GLASSBORO, NJ – A man who alleges he was beaten by police officers two years ago when he was suffering from a seizure is now suing the borough, police department and officers who arrested him.
The suit, filed in federal court in Camden this week, also alleges that body camera footage shows the beating and disproves a previous account of the incident provided by police.
The man, Taharqa Dean, of Glassboro, was found lying on Reading Street in Glassboro having a seizure in September 2015.
Officers who arrived at the scene waited with Dean until paramedics loaded him into an ambulance.
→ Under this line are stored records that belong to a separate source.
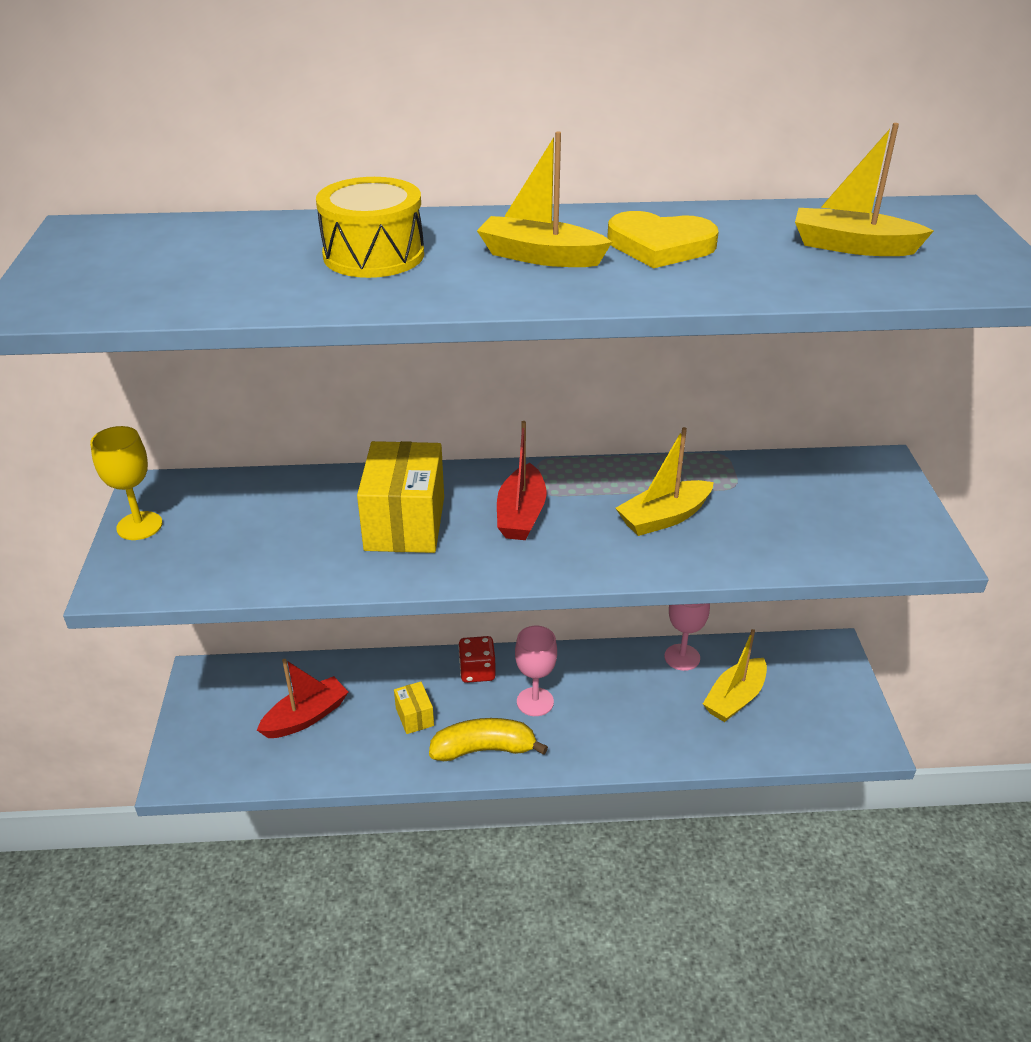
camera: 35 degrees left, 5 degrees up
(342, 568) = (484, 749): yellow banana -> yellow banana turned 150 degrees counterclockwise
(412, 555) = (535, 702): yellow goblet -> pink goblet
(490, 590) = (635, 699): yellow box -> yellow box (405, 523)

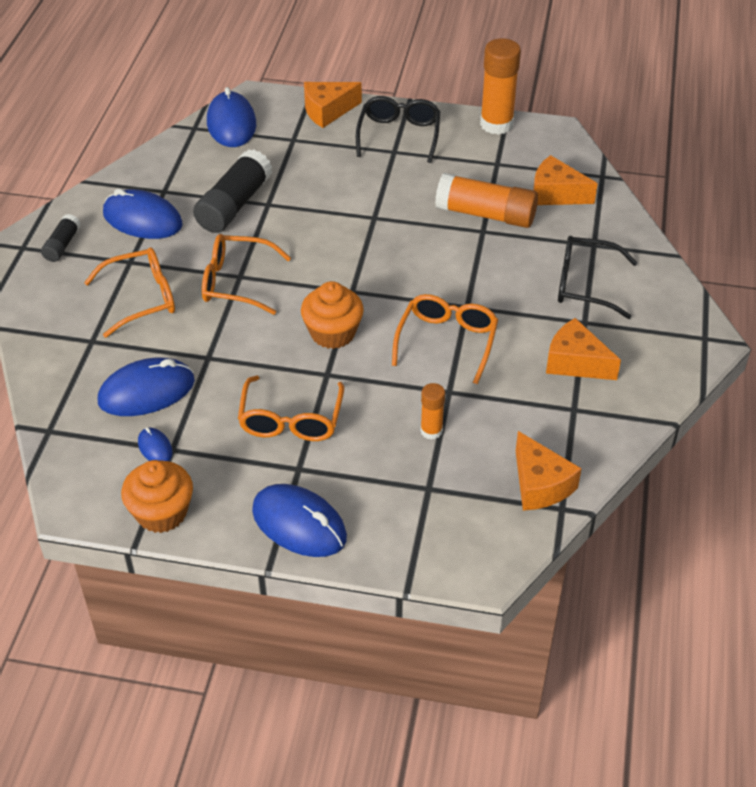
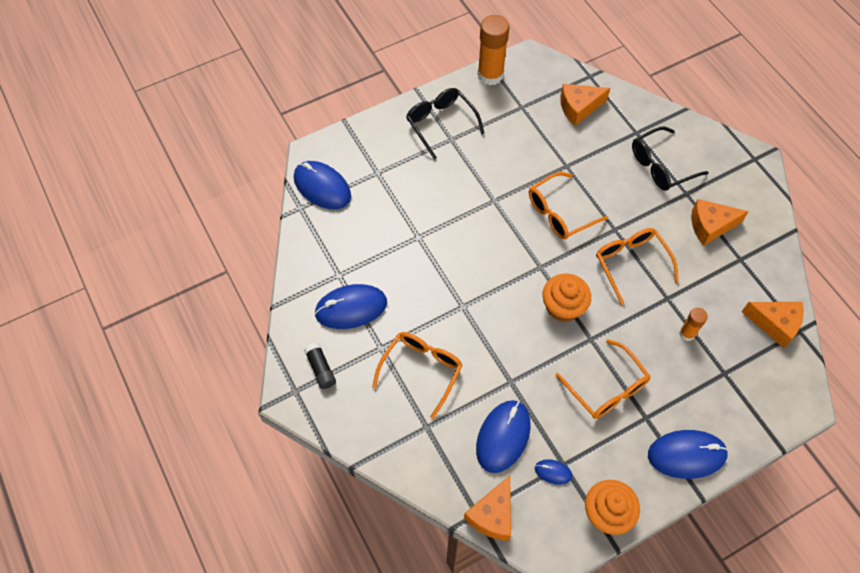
camera: 40 degrees left, 15 degrees up
(234, 205) = (398, 253): black glue stick -> none
(237, 282) = (466, 313): orange glasses -> orange glasses (560, 213)
(327, 111) = (374, 133): orange cheese -> orange cheese (492, 515)
(485, 214) = (556, 152): orange glue stick -> none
But the officers were again called to the scene when Dean loosened his restraints and tried to leave the ambulance, according to the complaint.
“The officer was standing with the double doors open, and the person (Dean) then gets up, stands up, completely unbelts himself, walks to the back of the ambulance, and assaults the officer,” former Glassboro Police Chief Alex Fanfarillo told NJ Advance Media in 2015. “That’s when he was taken to the ground, subdued and charged, ultimately.”
The video shows three more officers, besides the two who responded to him leaving the ambulance, “immediately began to join the assault on Dean,” according to the suit.
Police said an officer was bitten on his left thigh while another reported that Dean reached for an officer’s weapon. Dean was later charged with disarming an officer, two counts of assaulting a police officer and improper behavior. The charges were later dismissed.
Family members previously said that Dean did not know where he was and was behaving erratically due to his epilepsy.
“When he comes out of an epileptic seizure, he has no recollection whatsoever of the event,” his brother Kwsind Dean said in 2015. “He was starting to come out of it, and so all he knew was that someone had him in a vehicle taking him somewhere. It takes him at least 20 minutes to get his bearings back.”
Lawyer Stanley King, who filed the federal suit Thursday, has reviewed the bodycam footage. “I was troubled by what I saw,” he said Friday. “I don’t know how in good conscience any law enforcement officer could conduct themselves in that matter.”
Dean was unconscious in the hospital for a few days after the incident, his brother said.
The suit seeks $2 million in damages for bodily harm and excessive use of force by the officers.
The Glassboro Police Department did not immediately return requests for comment about the suit Friday.